Hey there! I’m a 4th year PhD student in the joint program between Statistics & Data Science and Machine Learning departments at Carnegie Mellon University. I’m fortunate to be advised by Professor Aaditya Ramdas. We consider the topics around building reliable ML systems, and in particular, distribution-free uncertainty quantification (conformal prediction, calibration) and adaptations to the presence of distribution shifts. Before joining CMU, I obtained BSc and MSc degrees at Moscow Institute of Physics and Technology and Skoltech.
PhD in Statistics and Machine Learning, in progress
Carnegie Mellon University
MSc in Applied Mathematics, 2018
Skolkovo Institute of Science and Technology, Moscow Institute of Physics and Technology
BSc in Applied Mathematics, 2016
Moscow Institute of Physics and Technology
When deployed in the real world, machine learning models inevitably encounter changes in the data distribution, and certain – but not all – distribution shifts could result in significant performance degradation. In practice, it may make sense to ignore benign shifts, under which the performance of a deployed model does not degrade substantially, making interventions by a human expert (or model retraining) unnecessary. While several works have developed tests for distribution shifts, these typically either use non-sequential methods, or detect arbitrary shifts (benign or harmful), or both. We argue that a sensible method for firing off a warning has to both (a) detect harmful shifts while ignoring benign ones, and (b) allow continuous monitoring of model performance without increasing the false alarm rate. In this work, we design simple sequential tools for testing if the difference between source (training) and target (test) distributions leads to a significant drop in a risk function of interest, like accuracy or calibration. Recent advances in constructing time-uniform confidence sequences allow efficient aggregation of statistical evidence accumulated during the tracking process. The designed framework is applicable in settings where (some) true labels are revealed after the prediction is performed, or when batches of labels become available in a delayed fashion. We demonstrate the efficacy of the proposed framework through an extensive empirical study on a collection of simulated and real datasets.

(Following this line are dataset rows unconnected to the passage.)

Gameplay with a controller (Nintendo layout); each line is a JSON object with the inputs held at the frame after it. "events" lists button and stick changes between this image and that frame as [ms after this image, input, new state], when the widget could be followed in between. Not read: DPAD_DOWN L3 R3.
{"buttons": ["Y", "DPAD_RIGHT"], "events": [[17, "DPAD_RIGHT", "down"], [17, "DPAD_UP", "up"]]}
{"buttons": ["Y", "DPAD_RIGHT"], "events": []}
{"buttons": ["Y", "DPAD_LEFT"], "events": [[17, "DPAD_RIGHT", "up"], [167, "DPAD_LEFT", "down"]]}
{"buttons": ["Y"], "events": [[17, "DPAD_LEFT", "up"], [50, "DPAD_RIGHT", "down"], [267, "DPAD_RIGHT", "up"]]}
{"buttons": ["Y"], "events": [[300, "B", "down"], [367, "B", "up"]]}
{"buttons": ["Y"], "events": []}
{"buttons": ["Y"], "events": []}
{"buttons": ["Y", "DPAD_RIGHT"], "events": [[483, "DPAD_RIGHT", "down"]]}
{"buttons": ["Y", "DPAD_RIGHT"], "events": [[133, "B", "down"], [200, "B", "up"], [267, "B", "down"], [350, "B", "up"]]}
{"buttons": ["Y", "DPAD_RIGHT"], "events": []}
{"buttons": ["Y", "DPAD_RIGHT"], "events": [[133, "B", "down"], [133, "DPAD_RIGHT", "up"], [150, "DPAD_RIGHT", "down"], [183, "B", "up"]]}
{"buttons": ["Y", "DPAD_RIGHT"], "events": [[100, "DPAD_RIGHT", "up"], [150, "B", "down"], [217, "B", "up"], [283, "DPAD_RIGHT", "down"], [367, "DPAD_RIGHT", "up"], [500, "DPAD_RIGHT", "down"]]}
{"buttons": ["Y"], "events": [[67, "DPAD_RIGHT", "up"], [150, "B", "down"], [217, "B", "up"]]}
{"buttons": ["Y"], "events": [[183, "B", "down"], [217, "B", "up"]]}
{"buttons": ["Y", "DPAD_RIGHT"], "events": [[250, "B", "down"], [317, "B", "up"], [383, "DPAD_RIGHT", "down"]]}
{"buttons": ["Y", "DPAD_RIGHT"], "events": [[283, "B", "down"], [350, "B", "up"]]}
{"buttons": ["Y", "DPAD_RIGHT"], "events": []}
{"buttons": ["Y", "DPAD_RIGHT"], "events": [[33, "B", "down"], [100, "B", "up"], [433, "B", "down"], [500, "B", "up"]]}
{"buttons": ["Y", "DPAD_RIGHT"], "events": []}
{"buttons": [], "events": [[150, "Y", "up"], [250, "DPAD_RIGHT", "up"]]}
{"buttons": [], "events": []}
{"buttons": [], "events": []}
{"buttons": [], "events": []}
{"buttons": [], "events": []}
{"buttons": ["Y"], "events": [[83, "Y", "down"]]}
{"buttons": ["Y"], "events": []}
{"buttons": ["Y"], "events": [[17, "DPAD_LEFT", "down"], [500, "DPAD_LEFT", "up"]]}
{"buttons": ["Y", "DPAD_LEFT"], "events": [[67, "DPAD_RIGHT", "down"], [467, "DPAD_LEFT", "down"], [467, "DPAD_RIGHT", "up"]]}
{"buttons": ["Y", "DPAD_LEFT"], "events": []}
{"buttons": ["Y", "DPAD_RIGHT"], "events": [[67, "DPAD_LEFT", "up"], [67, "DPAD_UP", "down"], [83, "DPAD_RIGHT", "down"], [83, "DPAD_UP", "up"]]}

Trustworthy deployment of ML models requires a proper measure of uncertainty, especially in safety-critical applications. We focus on uncertainty quantification (UQ) for classification problems via two avenues – prediction sets using conformal prediction and calibration of probabilistic predictors by post-hoc binning – since these possess distribution-free guarantees for i.i.d. data. Two common ways of generalizing beyond the i.i.d. setting include handling covariate and label shift. Within the context of distribution-free UQ, the former has already received attention, but not the latter. It is known that label shift hurts prediction, and we first argue that it also hurts UQ, by showing degradation in coverage and calibration. Piggybacking on recent progress in addressing label shift (for better prediction), we examine the right way to achieve UQ by reweighting the aforementioned conformal and calibration procedures whenever some unlabeled data from the target distribution is available. We examine these techniques theoretically in a distribution-free framework and demonstrate their excellent practical performance.
We study three notions of uncertainty quantification – calibration, confidence intervals and prediction sets – for binary classification in the distribution-free setting, that is without making any distributional assumptions on the data. With a focus towards calibration, we establish a ‘tripod’ of theorems that connect these three notions for score-based classifiers. A direct implication is that distribution-free calibration is only possible, even asymptotically, using a scoring function whose level sets partition the feature space into at most countably many sets. Parametric calibration schemes such as variants of Platt scaling do not satisfy this requirement, while nonparametric schemes based on binning do. To close the loop, we derive distribution-free confidence intervals for binned probabilities for both fixed-width and uniform-mass binning. As a consequence of our ‘tripod’ theorems, these confidence intervals for binned probabilities lead to distribution-free calibration. We also derive extensions to settings with streaming data and covariate shift.